The other tool we need is a way to generate all possible files. It can be super slow, that’s fine. So let’s say that this generates a file by converting a big integer to its binary representation:

``````\$ ./generate_file.sh <number>
``````

## Putting It All Together

We can try to behave differently from a target script by searching for a proof that it goes into an infinite loop.

``````#!/bin/bash
i=0
while true; do
./generate_file.sh \$i > ./possible.proof
if [[ `./validate_proof.sh ./possible.proof \$*` == "YES" ]]
then
# The target goes into an infinite loop. Let's behave differently
exit 0
fi
i=\$(( i + 1 ))
done
``````

If there is any proof of the target script going into an infinite loop, then this program will eventually find it, and stop. If there is no proof, then it will loop forever searching for a proof.

If every program that infinite loops has a proof that it infinite loops, then we have just written `behave_differently.sh`. We know that’s not possible. So, no matter what proof system we use, there must be some program that never terminates, but there is no proof that it never terminates. There must be true but unprovable statements, which is what Gödel proved in 1931.

## Conclusion

Gödel’s incompleteness theorem is fundamental to the philosophy of mathematics. It demonstrates the mismatch between our ideas of truth and our ideas of proof. It shows us that there will always be a difference between the theoretical idea of truth and the practical set of mathematical statements that we know are true.

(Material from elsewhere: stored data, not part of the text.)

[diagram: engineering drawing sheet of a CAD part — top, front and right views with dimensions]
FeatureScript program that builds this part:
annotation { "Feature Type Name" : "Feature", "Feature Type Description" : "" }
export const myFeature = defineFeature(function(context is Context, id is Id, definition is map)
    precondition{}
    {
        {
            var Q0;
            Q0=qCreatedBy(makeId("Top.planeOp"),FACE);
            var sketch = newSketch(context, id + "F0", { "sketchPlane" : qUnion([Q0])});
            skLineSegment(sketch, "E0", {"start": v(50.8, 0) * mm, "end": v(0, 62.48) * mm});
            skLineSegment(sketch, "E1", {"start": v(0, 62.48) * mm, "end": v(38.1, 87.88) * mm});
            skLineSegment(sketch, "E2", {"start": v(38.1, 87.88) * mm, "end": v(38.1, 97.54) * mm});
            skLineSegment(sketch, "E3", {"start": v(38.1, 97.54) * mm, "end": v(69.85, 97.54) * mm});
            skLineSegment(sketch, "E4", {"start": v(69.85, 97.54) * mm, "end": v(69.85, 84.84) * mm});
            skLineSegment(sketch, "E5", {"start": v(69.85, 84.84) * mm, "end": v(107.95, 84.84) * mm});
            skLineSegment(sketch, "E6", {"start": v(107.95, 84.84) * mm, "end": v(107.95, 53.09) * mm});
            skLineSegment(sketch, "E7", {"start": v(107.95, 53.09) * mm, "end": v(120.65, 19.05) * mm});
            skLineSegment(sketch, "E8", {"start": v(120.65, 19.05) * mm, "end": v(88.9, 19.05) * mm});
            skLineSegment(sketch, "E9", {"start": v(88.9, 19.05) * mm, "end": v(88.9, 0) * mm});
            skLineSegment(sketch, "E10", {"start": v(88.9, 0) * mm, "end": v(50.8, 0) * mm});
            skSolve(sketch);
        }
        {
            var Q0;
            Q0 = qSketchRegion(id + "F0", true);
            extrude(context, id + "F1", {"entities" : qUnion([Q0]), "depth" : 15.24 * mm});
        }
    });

I hope that this exposition was helpful to people. Personally, I think we should set aside Gödel’s original number-theory-based proof as an artifact of history, the way we no longer use Isaac Newton’s original notation for calculus. We should accept that the concepts of mathematical proof and computer algorithms are intertwined at their heart, teach the halting problem first, and teach the incompleteness of mathematical proof second.